Ecco un film che sarà difficile trovare al cinema... troppo surreale, troppo originale e sofisticato per il distributore italiano medio. Eppure Balada triste de trompeta è stato una delle rivelazioni della 67. Mostra Internazionale d'Arte Cinematografica di Venezia (Leone d’Argento per la migliore regia - Osella per la migliore sceneggiatura)! Surreale, estremo e di esagerata violenza. Anni, anni e anni di attesa prima di vedere di nuovo un film così visionario, almeno dai tempi di Delicatessen lo aspettavo!
Un circo, un pagliaccio triste e la guerra civile spagnola danno inizio al più godurioso film che ho visto a Venezia quest'anno! E è solo l'inizio! Il resto non si può descrivere, ho timore di sminuire la bellezza di questa pellicola, posso solo citare Álex de la Iglesia che in conferenza stampa ha presentato così il suo film: "una pazza, spietata, selvaggia, storia d'amore, in cui l'ansietà e la sete di vendetta portano alla distruzione dell'oggetto d'amore".
Solo alla fine, forse, il regista si perde un pò... secondo me si stava divertendo talmente tanto che se ne è fregato della storia regalandoci un crescendo di "cazzaronate" fino alla splendida scena finale. Posso consigliarvi il trailer? Visto? Ve l'ho detto che è una figata!!!

##########

> _Cosa fare_
Rispondi a queste domande sulla recensione di Balada triste de trompeta:
1. Quali riconoscimenti ha ottenuto il film alla 67. Mostra Internazionale d'Arte Cinematografica di Venezia?
2. Quali tre elementi danno inizio al film?
3. Che cosa consiglia di vedere chi scrive, verso la fine della recensione?

##########

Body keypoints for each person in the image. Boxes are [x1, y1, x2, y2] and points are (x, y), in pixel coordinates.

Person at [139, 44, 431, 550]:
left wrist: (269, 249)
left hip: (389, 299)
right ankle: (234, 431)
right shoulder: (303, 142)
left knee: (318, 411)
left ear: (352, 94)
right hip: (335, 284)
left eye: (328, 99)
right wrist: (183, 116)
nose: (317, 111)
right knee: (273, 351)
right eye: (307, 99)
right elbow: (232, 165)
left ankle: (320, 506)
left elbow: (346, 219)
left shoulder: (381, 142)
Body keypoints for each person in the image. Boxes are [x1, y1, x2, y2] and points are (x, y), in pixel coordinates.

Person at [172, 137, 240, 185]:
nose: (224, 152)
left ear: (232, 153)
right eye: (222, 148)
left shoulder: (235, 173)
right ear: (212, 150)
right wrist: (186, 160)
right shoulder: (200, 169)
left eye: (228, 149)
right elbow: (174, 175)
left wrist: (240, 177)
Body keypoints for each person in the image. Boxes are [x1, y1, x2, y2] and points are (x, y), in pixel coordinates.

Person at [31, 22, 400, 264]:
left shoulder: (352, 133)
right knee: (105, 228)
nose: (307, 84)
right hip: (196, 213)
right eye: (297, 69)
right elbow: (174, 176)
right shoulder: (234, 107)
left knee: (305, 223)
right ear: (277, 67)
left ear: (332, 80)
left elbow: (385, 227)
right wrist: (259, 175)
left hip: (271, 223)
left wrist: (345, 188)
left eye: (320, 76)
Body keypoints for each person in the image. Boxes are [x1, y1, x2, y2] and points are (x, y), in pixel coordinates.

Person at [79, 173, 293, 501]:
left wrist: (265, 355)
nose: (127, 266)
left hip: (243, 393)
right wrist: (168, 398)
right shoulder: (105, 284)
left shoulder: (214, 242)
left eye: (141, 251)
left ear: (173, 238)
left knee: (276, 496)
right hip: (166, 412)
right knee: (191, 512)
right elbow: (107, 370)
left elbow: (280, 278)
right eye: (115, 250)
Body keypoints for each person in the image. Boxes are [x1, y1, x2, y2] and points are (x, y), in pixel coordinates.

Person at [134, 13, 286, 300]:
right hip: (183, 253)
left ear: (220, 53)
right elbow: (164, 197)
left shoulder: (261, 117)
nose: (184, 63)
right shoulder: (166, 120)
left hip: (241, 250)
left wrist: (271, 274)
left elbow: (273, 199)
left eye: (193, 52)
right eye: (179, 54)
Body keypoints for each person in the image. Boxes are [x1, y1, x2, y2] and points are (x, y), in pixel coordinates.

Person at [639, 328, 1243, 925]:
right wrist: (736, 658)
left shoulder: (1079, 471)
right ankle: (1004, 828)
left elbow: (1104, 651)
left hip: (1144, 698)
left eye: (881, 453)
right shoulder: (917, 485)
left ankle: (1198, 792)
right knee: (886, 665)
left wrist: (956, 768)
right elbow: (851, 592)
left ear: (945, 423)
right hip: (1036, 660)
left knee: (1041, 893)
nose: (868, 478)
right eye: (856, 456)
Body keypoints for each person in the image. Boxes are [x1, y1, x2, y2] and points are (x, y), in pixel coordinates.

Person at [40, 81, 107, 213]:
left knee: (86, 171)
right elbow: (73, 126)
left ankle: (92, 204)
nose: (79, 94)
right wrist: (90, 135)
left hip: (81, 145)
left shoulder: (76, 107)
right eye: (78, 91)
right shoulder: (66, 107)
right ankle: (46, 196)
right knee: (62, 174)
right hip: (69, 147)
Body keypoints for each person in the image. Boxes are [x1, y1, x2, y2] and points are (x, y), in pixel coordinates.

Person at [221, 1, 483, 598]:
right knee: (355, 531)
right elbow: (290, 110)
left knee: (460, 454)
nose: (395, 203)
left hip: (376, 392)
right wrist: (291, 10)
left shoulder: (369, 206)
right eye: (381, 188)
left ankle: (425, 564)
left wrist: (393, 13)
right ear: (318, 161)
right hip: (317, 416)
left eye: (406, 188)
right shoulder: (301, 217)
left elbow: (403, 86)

##########

> _Risposta finale_
1. Il Leone d'Argento per la migliore regia e l'Osella per la migliore sceneggiatura.
2. Un circo, un pagliaccio triste e la guerra civile spagnola.
3. Il trailer.